Lawmakers loyal to the supreme leader, on the other hand, dominated parliamentary elections last March. And politicians keen to contest next year’s presidential election will need the approval of the Guardian Council, a legal-religious body appointed by Khamenei. Judging from past elections those it rules eligible to run will likely be only those candidates the supreme leader deems suitable.
A ‘united world’ against Iran?
In Monday’s debate, Obama reprised a theme raised by Vice President Joe Biden during his recent debate with Rep. Paul Ryan – that when the administration took office, the world was divided over Iran, but now thanks to U.S. diplomatic efforts it is united in its opposition to Iran’s nuclear ambitions.

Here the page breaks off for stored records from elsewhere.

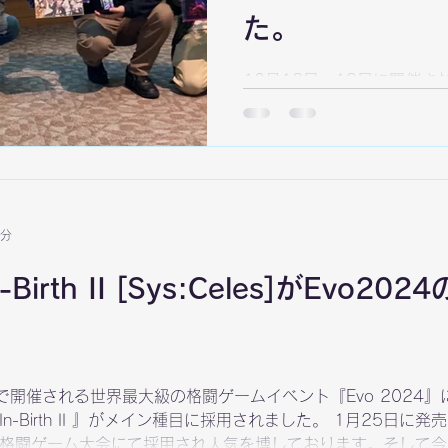
た。
10月12日、13日に開催
TOKUSHIMA GAME PA
れしたので行ってきました
にある「四国大学交流プラザ
ば、私が音楽を担当するUNI
なのです。 広い会議室にた
れ、そこで対戦を繰り広げて
1分
ークイベントさせていただき
ンターをさせていただいた
In-Birth II [Sys:Celes]がEv
すね！ 24時間ぶっ続けで
ト「TGP2024」10/12
（Yahooニュース）https://new
で開催される世界最大級の格闘ゲームイベント『Evo 2024
ht In-Birth II 』がメイン種目に採用されました。 1月25
格闘ゲーム大会にて採用され人気を博しております。そして今回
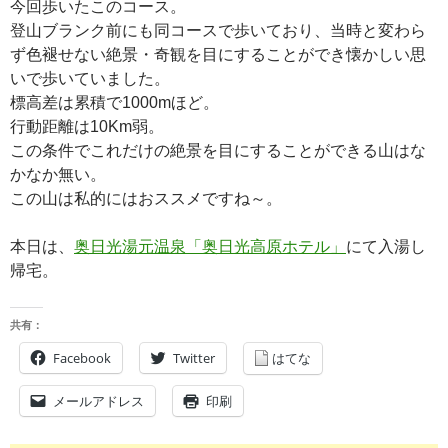
今回歩いたこのコース。
登山ブランク前にも同コースで歩いており、当時と変わら
ず色褪せない絶景・奇観を目にすることができ懐かしい思
いで歩いていました。
標高差は累積で1000mほど。
行動距離は10Km弱。
この条件でこれだけの絶景を目にすることができる山はな
かなか無い。
この山は私的にはおススメですね～。
本日は、
奥日光湯元温泉「奥日光高原ホテル」
にて入湯し
帰宅。
共有：
Facebook
Twitter
はてな
メールアドレス
印刷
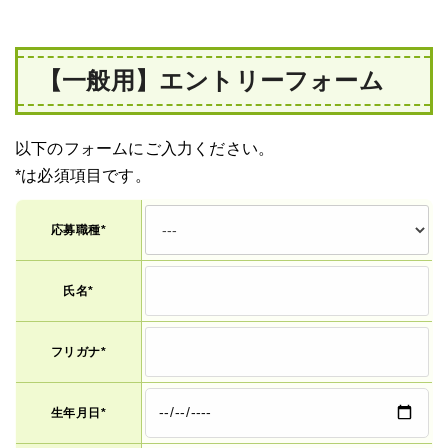
【一般用】エントリーフォーム
以下のフォームにご入力ください。
*は必須項目です。
応募職種*
氏名*
フリガナ*
生年月日*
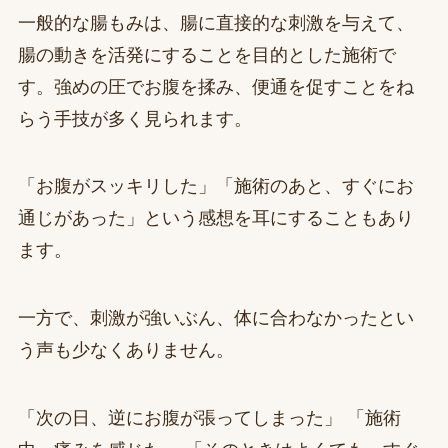
一般的な腸もみは、腸に直接的な刺激を与えて、
腸の動きを活発にすることを目的とした施術で
す。強めの圧でお腹を揉み、便通を促すことをね
らう手技が多く見られます。
「お腹がスッキリした」「施術のあと、すぐにお
通じがあった」という感想を耳にすることもあり
ます。
一方で、刺激が強いぶん、体に合わなかったとい
う声も少なくありません。
「次の日、逆にお腹が張ってしまった」 「施術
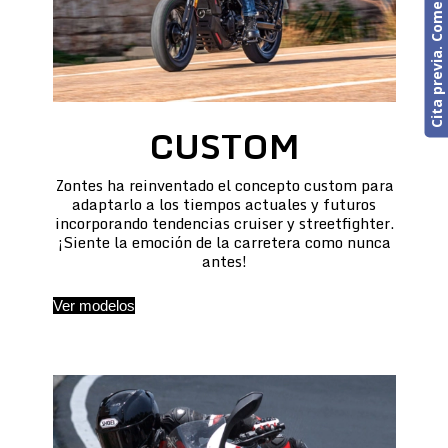
Cita previa. Comercial o Taller
CUSTOM
Zontes ha reinventado el concepto custom para
adaptarlo a los tiempos actuales y futuros
incorporando tendencias cruiser y streetfighter.
¡Siente la emoción de la carretera como nunca
antes!
Ver modelos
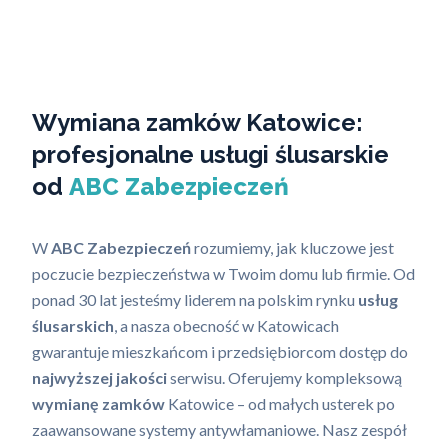
Wymiana zamków Katowice:
profesjonalne usługi ślusarskie
od
ABC Zabezpieczeń
W
ABC Zabezpieczeń
rozumiemy, jak kluczowe jest
poczucie bezpieczeństwa w Twoim domu lub firmie. Od
ponad 30 lat jesteśmy liderem na polskim rynku
usług
ślusarskich
, a nasza obecność w Katowicach
gwarantuje mieszkańcom i przedsiębiorcom dostęp do
najwyższej jakości
serwisu. Oferujemy kompleksową
wymianę zamków
Katowice – od małych usterek po
zaawansowane systemy antywłamaniowe. Nasz zespół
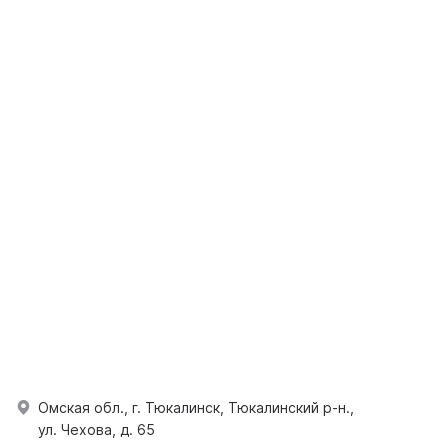
Омская обл., г. Тюкалинск, Тюкалинский р-н.,
ул. Чехова, д. 65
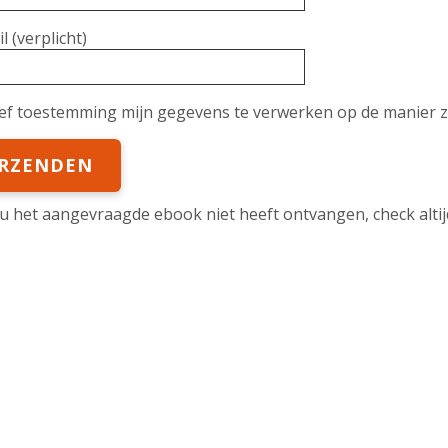
l (verplicht)
eef toestemming mijn gegevens te verwerken op de manier 
 u het aangevraagde ebook niet heeft ontvangen, check alt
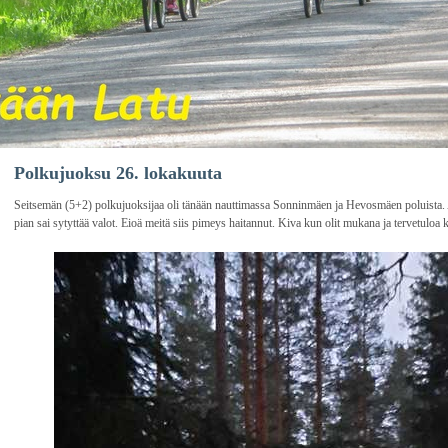
Polkujuoksu 26. lokakuuta
Seitsemän (5+2) polkujuoksijaa oli tänään nauttimassa Sonninmäen ja Hevosmäen poluista. 
pian sai sytyttää valot. Eioä meitä siis pimeys haitannut. Kiva kun olit mukana ja tervetuloa ka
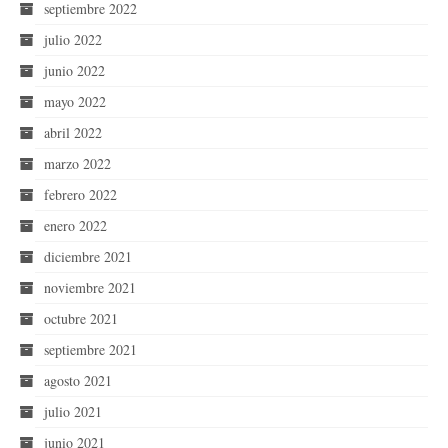
septiembre 2022
julio 2022
junio 2022
mayo 2022
abril 2022
marzo 2022
febrero 2022
enero 2022
diciembre 2021
noviembre 2021
octubre 2021
septiembre 2021
agosto 2021
julio 2021
junio 2021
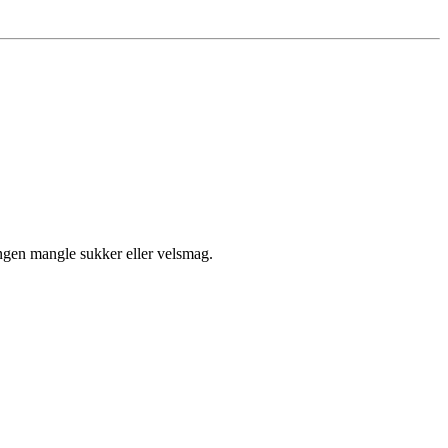
ngen mangle sukker eller velsmag.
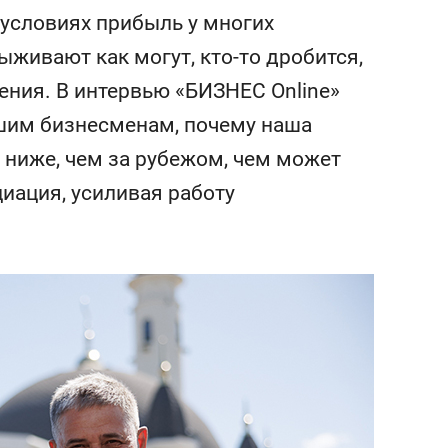
состоянием как основа
 условиях прибыль у многих
антихрупких команд
ыживают как могут, кто-то дробится,
ения. В интервью «БИЗНЕС Online»
нашим бизнесменам, почему наша
 ниже, чем за рубежом, чем может
иация, усиливая работу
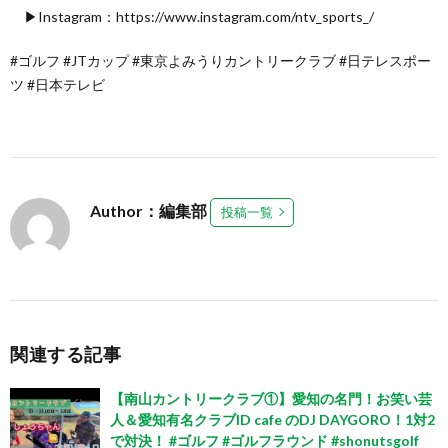
▶Instagram：https://www.instagram.com/ntv_sports_/
#ゴルフ #JTカップ #東京よみうりカントリークラブ #日テレスポー
ツ #日本テレビ
Author：編集部
投稿一覧
関連する記事
【南山カントリークラブ①】愛知の名門！お笑い芸
人＆愛知有名クラブID cafe のDJ DAYGORO！1対2
で対決！ #ゴルフ #ゴルフラウンド #shonutsgolf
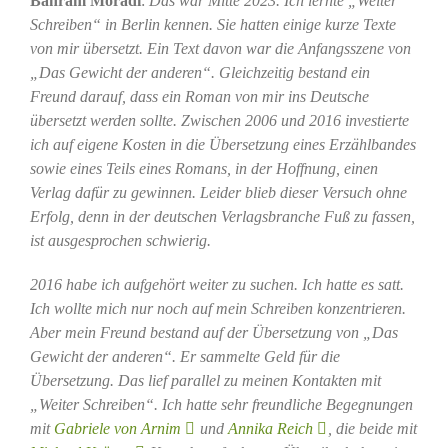
Bahram Moradi
:
Das war Mitte 2023. Ich lernte „Weiter
Schreiben“ in Berlin kennen. Sie hatten einige kurze Texte
von mir übersetzt. Ein Text davon war die Anfangsszene von
„Das Gewicht der anderen“. Gleichzeitig bestand ein
Freund darauf, dass ein Roman von mir ins Deutsche
übersetzt werden sollte. Zwischen 2006 und 2016 investierte
ich auf eigene Kosten in die Übersetzung eines Erzählbandes
sowie eines Teils eines Romans, in der Hoffnung, einen
Verlag dafür zu gewinnen. Leider blieb dieser Versuch ohne
Erfolg, denn in der deutschen Verlagsbranche Fuß zu fassen,
ist ausgesprochen schwierig.
2016 habe ich aufgehört weiter zu suchen. Ich hatte es satt.
Ich wollte mich nur noch auf mein Schreiben konzentrieren.
Aber mein Freund bestand auf der Übersetzung von „Das
Gewicht der anderen“. Er sammelte Geld für die
Übersetzung. Das lief parallel zu meinen Kontakten mit
„Weiter Schreiben“. Ich hatte sehr freundliche Begegnungen
mit
Gabriele von Arnim
und
Annika Reich
, die beide mit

Describing the work required in setting up the sanctions as “painstaking,” Obama said, “We started from the day we got into office. And the reason is was so important – and this is a testament to how we’ve restored American credibility and strength around the world – is we had to make sure that all the countries participated, even countries like Russia and China,” Obama said. “It’s because we got everybody to agree that Iran is seeing so much pressure.”
Elsewhere in the debate he said that Iran faced “a united world.”
While the Obama administration did get Russia and China onboard for an Iran sanctions resolution in the Security Council in June 2010, doing so came at a cost. To accommodate Russia and China the text was watered down, and it crucially did not target Tehran’s energy sector.
Furthermore, “everybody” did not back the measure. Of the 15 members of the council Turkey and Brazil opposed the resolution, while Lebanon abstained.
In contrast the Bush administration twice achieved unanimous Security Council resolutions, December 2006 and March 2007, imposing sanctions against Iran over its nuclear activities. A third sanctions resolution passed in March 2008 with one abstention, and a fourth resolution under the Bush administration, which did not impose new sanctions but reaffirmed the previous measures, also passed unanimously, in September 2008.
The notion that an isolated Iran faces a world united against its nuclear ambitions looked shaky last August when a grouping comprising some 60 percent of the world’s sovereign nations, meeting in Tehran, expressed support for Iran’s activities “in the field of peaceful use of nuclear technology” and rejected unilateral sanctions against Iran.